Your answer should be every line of the entries that has the string "devis" in it.

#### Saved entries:
_ _ _

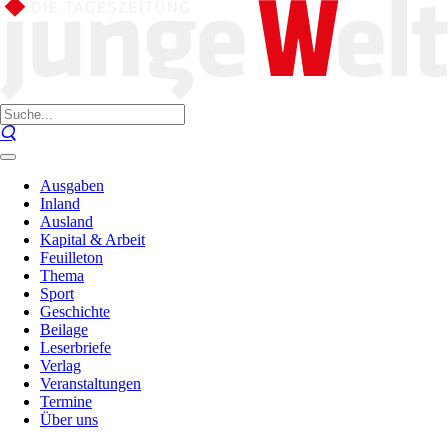
Ausgaben
Inland
Ausland
Kapital & Arbeit
Feuilleton
Thema
Sport
Geschichte
Beilage
Leserbriefe
Verlag
Veranstaltungen
Termine
Über uns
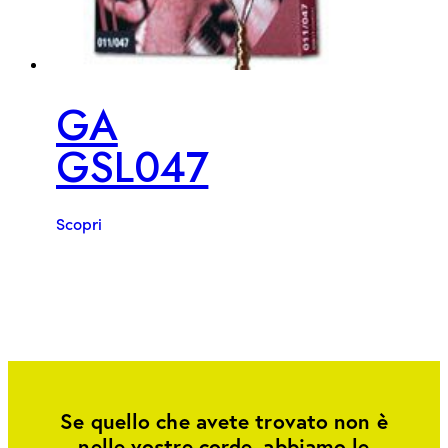
GA
GSL047
Scopri
Se quello che avete trovato non è
nelle vostre corde, abbiamo le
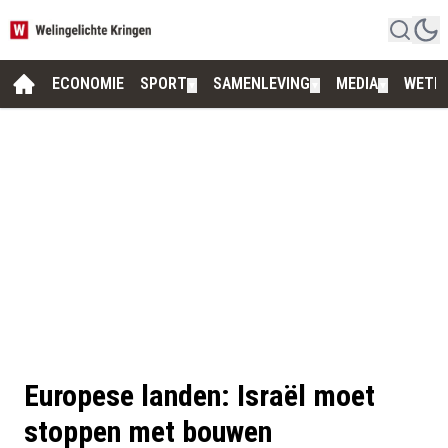
ECONOMIE
SPORT
SAMENLEVING
MEDIA
WETE
▼
▼
▼
Europese landen: Israël moet
stoppen met bouwen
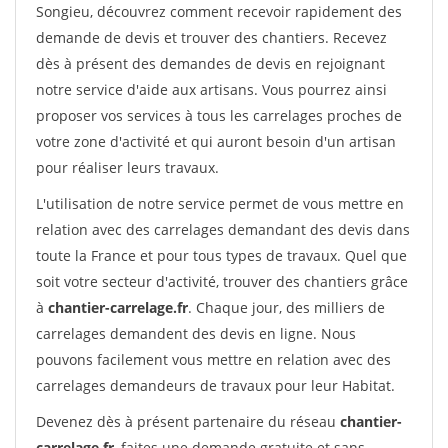
Songieu, découvrez comment recevoir rapidement des
demande de devis et trouver des chantiers. Recevez
dès à présent des demandes de devis en rejoignant
notre service d'aide aux artisans. Vous pourrez ainsi
proposer vos services à tous les carrelages proches de
votre zone d'activité et qui auront besoin d'un artisan
pour réaliser leurs travaux.
L'utilisation de notre service permet de vous mettre en
relation avec des carrelages demandant des devis dans
toute la France et pour tous types de travaux. Quel que
soit votre secteur d'activité, trouver des chantiers grâce
à
chantier-carrelage.fr
. Chaque jour, des milliers de
carrelages demandent des devis en ligne. Nous
pouvons facilement vous mettre en relation avec des
carrelages demandeurs de travaux pour leur Habitat.
Devenez dès à présent partenaire du réseau
chantier-
carrelage.fr
, faites une demande gratuite et sans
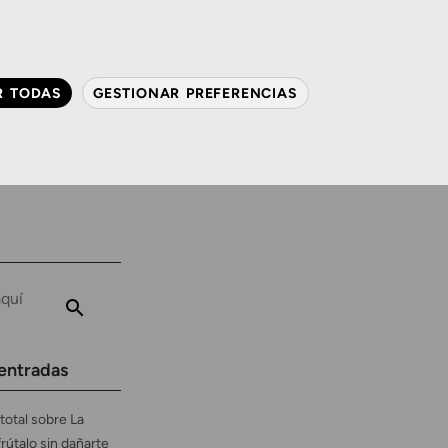
QUIÉNES SOMOS
CONTACTO
ACTUALIDAD
R TODAS
GESTIONAR PREFERENCIAS
avanzada
Audiología
Gafas y mucho más
entradas
total sobre La
frútalo sin dañarte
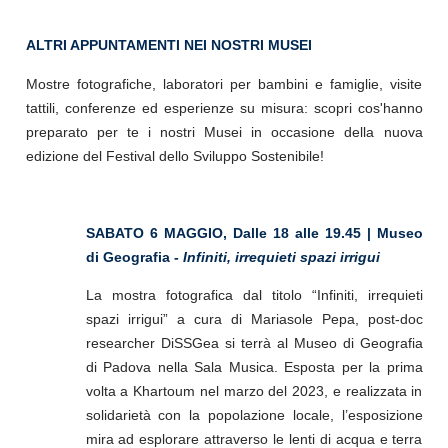
ALTRI APPUNTAMENTI NEI NOSTRI MUSEI
Mostre fotografiche, laboratori per bambini e famiglie, visite
tattili, conferenze ed esperienze su misura: scopri cos'hanno
preparato per te i nostri Musei in occasione della nuova
edizione del Festival dello Sviluppo Sostenibile!
SABATO 6 MAGGIO, Dalle 18 alle 19.45 | Museo
di Geografia -
Infiniti, irrequieti spazi irrigui
La mostra fotografica dal titolo “Infiniti, irrequieti
spazi irrigui” a cura di Mariasole Pepa, post-doc
researcher DiSSGea si terrà al Museo di Geografia
di Padova nella Sala Musica. Esposta per la prima
volta a Khartoum nel marzo del 2023, e realizzata in
solidarietà con la popolazione locale, l’esposizione
mira ad esplorare attraverso le lenti di acqua e terra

_ _ _

#### Response to the task:
demande de devis et trouver des chantiers. Recevez
dès à présent des demandes de devis en rejoignant
relation avec des carrelages demandant des devis dans
carrelages demandent des devis en ligne. Nous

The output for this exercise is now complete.